L’ambasciata francese a Niamey ha invitato i connazionali a non uscire di casa. In base al piano di sicurezza della rete diplomatica francese all’estero, la città è divisa in zone con un «capo distretto» che serve da punto di riferimento per gli espatriati. L’ambasciata ha chiesto ai capi distretto di tenere accesa la radio, in modo da essere pronti a ricevere comunicazioni e ad aiutare i cittadini francesi in pericolo. Molti negozi dell’operatore telefonico Orange e del centro di scommesse Pmu, entrambi francesi, sono stati saccheggiati dalla folla, nonostante il governo avesse schierato un centinaio di agenti anti-sommossa per reprimere la manifestazione non autorizzata.
Il presidente della Repubblica, Mahamadou Issoufou, è uno dei sei capi di Stato africani che hanno partecipato alla «marcia repubblicana» dell’11 gennaio a Parigi in solidarietà con le vittime.
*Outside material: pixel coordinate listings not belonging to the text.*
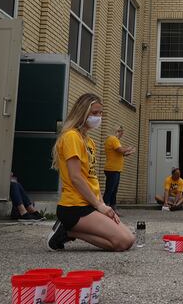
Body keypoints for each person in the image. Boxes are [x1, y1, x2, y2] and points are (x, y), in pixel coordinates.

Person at [47, 93, 135, 252]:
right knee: (122, 242)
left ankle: (69, 231)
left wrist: (102, 204)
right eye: (94, 113)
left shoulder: (89, 141)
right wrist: (99, 206)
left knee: (129, 239)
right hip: (74, 206)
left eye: (100, 113)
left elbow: (92, 177)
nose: (98, 117)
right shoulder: (71, 137)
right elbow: (76, 177)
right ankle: (68, 230)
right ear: (82, 112)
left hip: (91, 204)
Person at [103, 125, 135, 214]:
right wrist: (128, 148)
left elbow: (119, 153)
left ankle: (113, 208)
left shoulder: (113, 140)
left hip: (116, 169)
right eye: (121, 132)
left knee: (114, 190)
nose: (122, 134)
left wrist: (128, 152)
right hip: (112, 169)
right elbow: (120, 150)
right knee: (110, 190)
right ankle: (105, 208)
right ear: (117, 131)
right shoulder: (113, 139)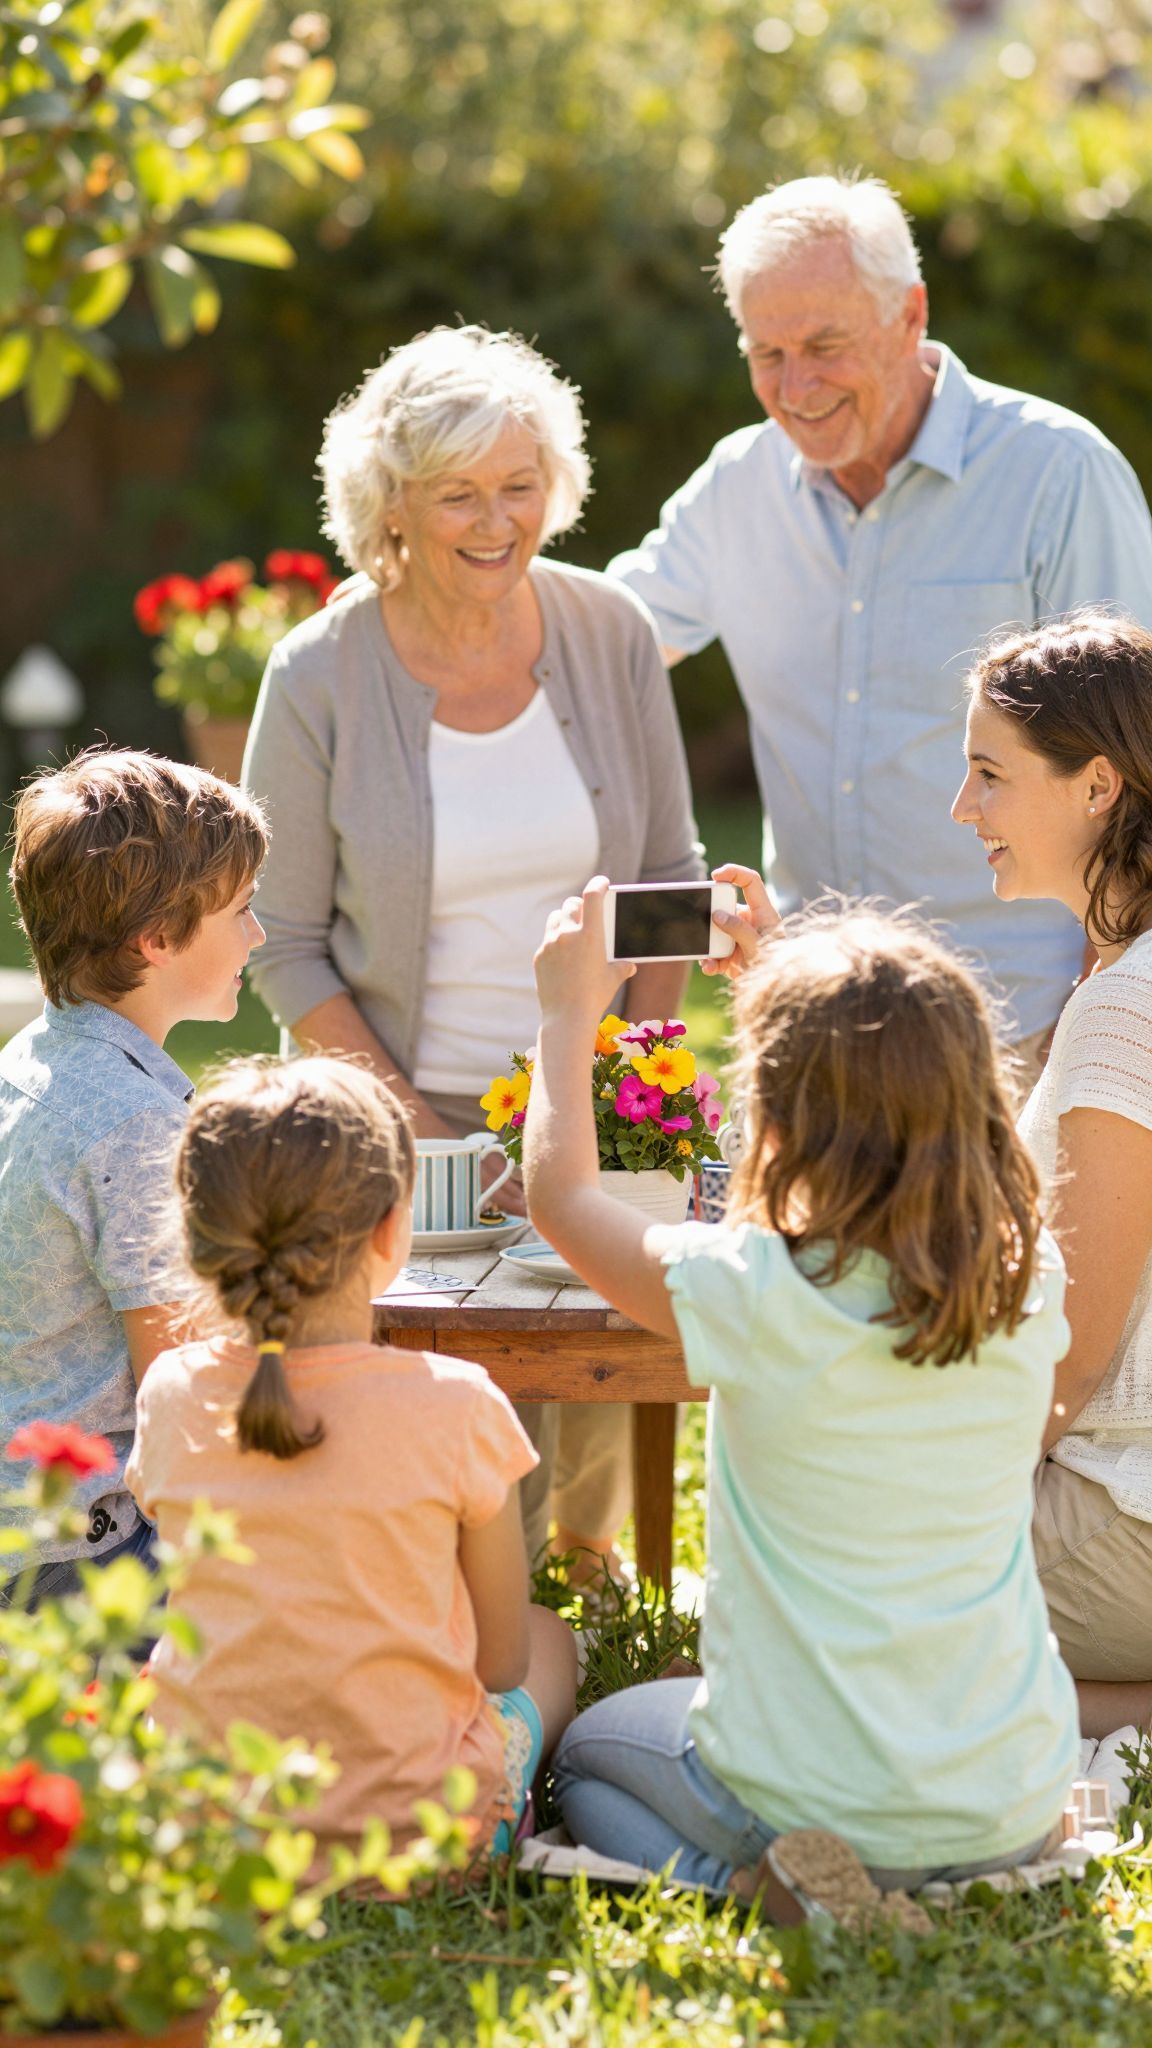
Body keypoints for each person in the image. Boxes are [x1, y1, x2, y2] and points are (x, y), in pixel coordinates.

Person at [521, 875, 1078, 1912]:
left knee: (591, 1752)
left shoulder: (754, 1289)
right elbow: (864, 1099)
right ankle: (956, 1871)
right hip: (1010, 1790)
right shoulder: (1023, 1275)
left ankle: (759, 1885)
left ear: (780, 1112)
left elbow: (562, 1198)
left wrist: (565, 1015)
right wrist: (776, 984)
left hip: (808, 1798)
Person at [243, 323, 704, 1574]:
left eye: (520, 485)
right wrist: (422, 1133)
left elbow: (669, 878)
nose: (498, 520)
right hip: (403, 1109)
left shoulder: (606, 628)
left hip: (595, 1093)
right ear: (391, 503)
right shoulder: (320, 673)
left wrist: (625, 1082)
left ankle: (597, 1598)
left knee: (604, 1389)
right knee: (436, 1428)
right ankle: (451, 1632)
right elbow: (280, 942)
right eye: (459, 493)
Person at [610, 173, 1152, 1075]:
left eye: (825, 344)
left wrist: (1088, 1029)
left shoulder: (1058, 474)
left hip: (1021, 1031)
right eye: (766, 353)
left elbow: (1136, 767)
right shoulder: (737, 485)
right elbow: (609, 634)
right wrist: (428, 599)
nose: (796, 386)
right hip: (813, 1027)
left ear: (910, 314)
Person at [125, 1056, 577, 1860]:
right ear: (390, 1231)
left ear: (198, 1240)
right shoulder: (460, 1402)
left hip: (208, 1839)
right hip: (419, 1841)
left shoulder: (170, 1392)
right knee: (551, 1638)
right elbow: (502, 1662)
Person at [0, 749, 268, 1604]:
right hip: (92, 1560)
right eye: (242, 911)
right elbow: (181, 1394)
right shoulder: (137, 1125)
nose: (257, 937)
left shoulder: (33, 1061)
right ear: (155, 939)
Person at [952, 610, 1152, 1739]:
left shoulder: (1127, 1006)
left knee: (849, 1607)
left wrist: (939, 1485)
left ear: (1098, 787)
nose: (962, 807)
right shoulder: (1125, 978)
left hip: (1127, 1517)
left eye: (989, 773)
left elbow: (1072, 1356)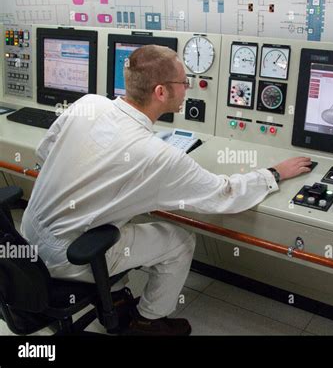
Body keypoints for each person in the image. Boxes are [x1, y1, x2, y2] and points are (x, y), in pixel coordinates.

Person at [20, 45, 312, 336]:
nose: (187, 89)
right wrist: (274, 173)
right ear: (161, 92)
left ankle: (116, 296)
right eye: (184, 83)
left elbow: (45, 153)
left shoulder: (90, 103)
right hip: (66, 257)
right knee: (180, 240)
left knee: (121, 221)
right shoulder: (158, 156)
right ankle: (148, 321)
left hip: (28, 233)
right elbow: (225, 194)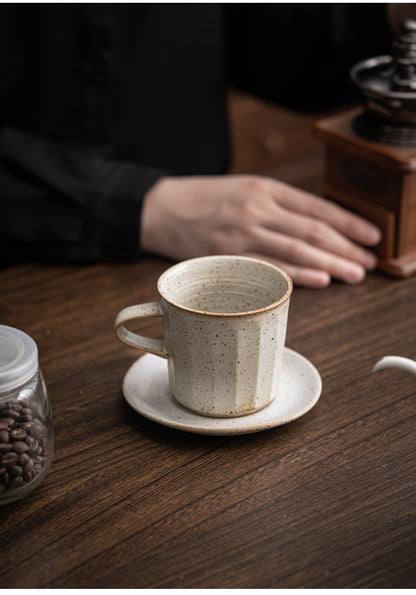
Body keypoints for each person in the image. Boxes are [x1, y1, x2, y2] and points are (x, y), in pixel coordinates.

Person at [0, 4, 393, 287]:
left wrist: (392, 14)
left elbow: (274, 39)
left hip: (215, 250)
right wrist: (139, 204)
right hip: (23, 273)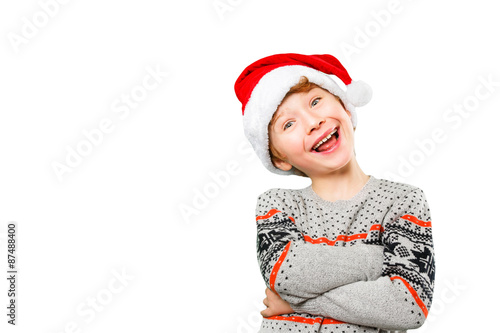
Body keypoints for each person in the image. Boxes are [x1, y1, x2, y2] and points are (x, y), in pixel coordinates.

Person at [233, 53, 435, 333]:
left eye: (316, 101)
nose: (313, 122)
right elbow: (285, 273)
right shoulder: (277, 203)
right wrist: (380, 258)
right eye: (288, 124)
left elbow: (408, 306)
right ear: (278, 157)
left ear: (346, 106)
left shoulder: (403, 200)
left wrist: (295, 304)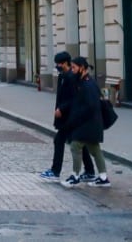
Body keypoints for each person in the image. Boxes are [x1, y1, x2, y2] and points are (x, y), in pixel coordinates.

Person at [39, 51, 96, 183]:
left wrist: (61, 108)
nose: (57, 66)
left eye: (59, 63)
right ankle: (89, 170)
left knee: (60, 140)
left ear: (66, 63)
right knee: (78, 142)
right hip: (66, 116)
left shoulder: (71, 77)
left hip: (70, 116)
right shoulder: (63, 76)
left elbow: (74, 98)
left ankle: (55, 171)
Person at [61, 56, 111, 188]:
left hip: (88, 123)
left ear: (82, 68)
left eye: (74, 68)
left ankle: (75, 176)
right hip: (91, 123)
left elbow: (91, 106)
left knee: (75, 146)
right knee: (95, 149)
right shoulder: (84, 82)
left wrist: (77, 118)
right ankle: (103, 177)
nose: (72, 70)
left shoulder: (88, 84)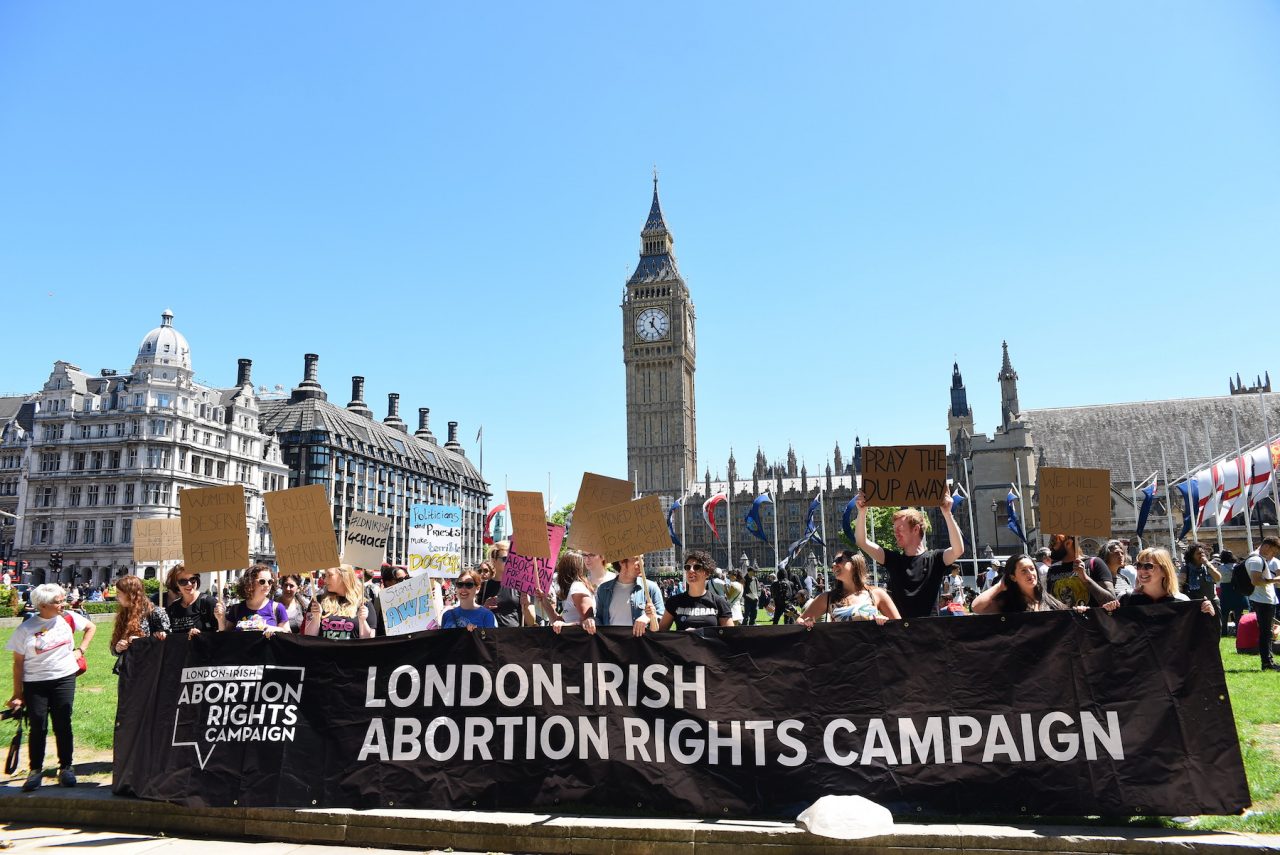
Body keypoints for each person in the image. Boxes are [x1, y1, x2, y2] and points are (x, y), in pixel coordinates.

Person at [5, 583, 96, 791]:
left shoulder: (68, 617)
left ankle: (66, 768)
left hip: (64, 678)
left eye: (63, 600)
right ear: (43, 605)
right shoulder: (25, 629)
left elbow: (91, 627)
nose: (63, 604)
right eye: (58, 602)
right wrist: (17, 694)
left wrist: (81, 650)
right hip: (35, 683)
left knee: (63, 723)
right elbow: (18, 664)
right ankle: (35, 770)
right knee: (38, 725)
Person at [854, 485, 965, 619]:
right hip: (900, 628)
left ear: (916, 529)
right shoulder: (893, 560)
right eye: (894, 529)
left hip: (929, 628)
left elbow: (958, 550)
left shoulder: (935, 559)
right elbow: (862, 542)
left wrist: (947, 514)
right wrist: (862, 512)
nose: (896, 533)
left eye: (900, 529)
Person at [1100, 547, 1215, 617]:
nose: (1141, 570)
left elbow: (1193, 637)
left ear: (1165, 571)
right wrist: (1107, 614)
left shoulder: (1181, 601)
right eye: (1139, 565)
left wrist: (1207, 614)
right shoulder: (1125, 599)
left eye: (1148, 566)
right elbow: (1113, 634)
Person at [798, 551, 899, 625]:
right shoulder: (827, 598)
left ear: (854, 563)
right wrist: (806, 623)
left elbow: (900, 627)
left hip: (872, 648)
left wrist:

Si era fatto accompagnare dall’arcivescovo di Niamey e dal presidente dell’Associazione islamica del Niger. Intervistato il giorno dopo da Radio France International , Issoufou aveva dichiarato « Nous sommes tous Charlie », siamo tutti Charlie. Dopo l’uscita del nuovo numero del «giornale irresponsabile» (come recita il motto sotto la testata), con Maometto di nuovo in copertina, la rivolta popolare ha convinto Issoufou a sconfessare se stesso: il presidente ha vietato la vendita di Charlie Hebdo e il portavoce del governo ha dichiarato che la partecipazione alla marcia di Parigi «non ha significato in alcun modo sostegno alle derive che possono prodursi da una certa concezione della libertà di stampa». Nessuno è più Charlie.
Nel clima di odio anti-francese che vede il tricolore blu-bianco-rosso dato alle fiamme in Africa e Medio Oriente, si distingue il delicato caso dell’Algeria. Secondo il giornale Al-Nahar nei giorni scorsi il governo ha respinto una discreta richiesta di Parigi di seppellire nel suo territorio i corpi dei fratelli Chérif e Saïd Kouachi, autori del massacro a Charlie Hebdo , nati e morti in Francia ma con origini algerine. Le autorità temevano di alimentare il culto degli islamisti nei confronti dei loro «martiri».
Venerdì e ieri migliaia di persone sono scese in piazza ad Algeri e in altre città algerine gridando slogan anti-francesi e in molti casi « Je Suis Kouachi », in omaggio ai terroristi. Alcuni osservatori — come Hassane Zerouky del quotidiano Le Matin — notano che il governo si è mostrato a lungo indulgente nei confronti dei manifestanti. «Certo, il corteo si è concluso con le manganellate e i gas lacrimogeni — scrive Le Matin — ma solo perché alla fine si stava dirigendo verso il Parlamento e la sede della polizia». Dopo il «decennio nero» della guerra tra governo e integralisti islamici che a partire dal 1991 ha provocato la morte di decine di migliaia di algerini, il presidente Bouteflika appare adesso poco determinato nel reprimere gli islamisti che rialzano la testa: nel dicembre scorso l’imam salafista Abdelfateh Zaoui ha invocato la morte per lo scrittore Kamel Daoud (finalista del premio Goncourt in Francia), ma nonostante la denuncia di quest’ultimo, Zaoui continua a predicare in tv.
Charlie Hebdo sta diventando il banco di prova della tenuta di molti regimi nei confronti dell’integralismo islamico, e i segnali non sono incoraggianti. Il presidente Hollande, ieri in visita nella sua Tulle, in Corrèze, ha voluto ripetere ai Paesi «sostenuti nella lotta contro il terrorismo» che la Francia ha «dei principi, dei valori, in particolare la libertà di espressione». Ma lo spirito dell’11 gennaio è già molto lontano.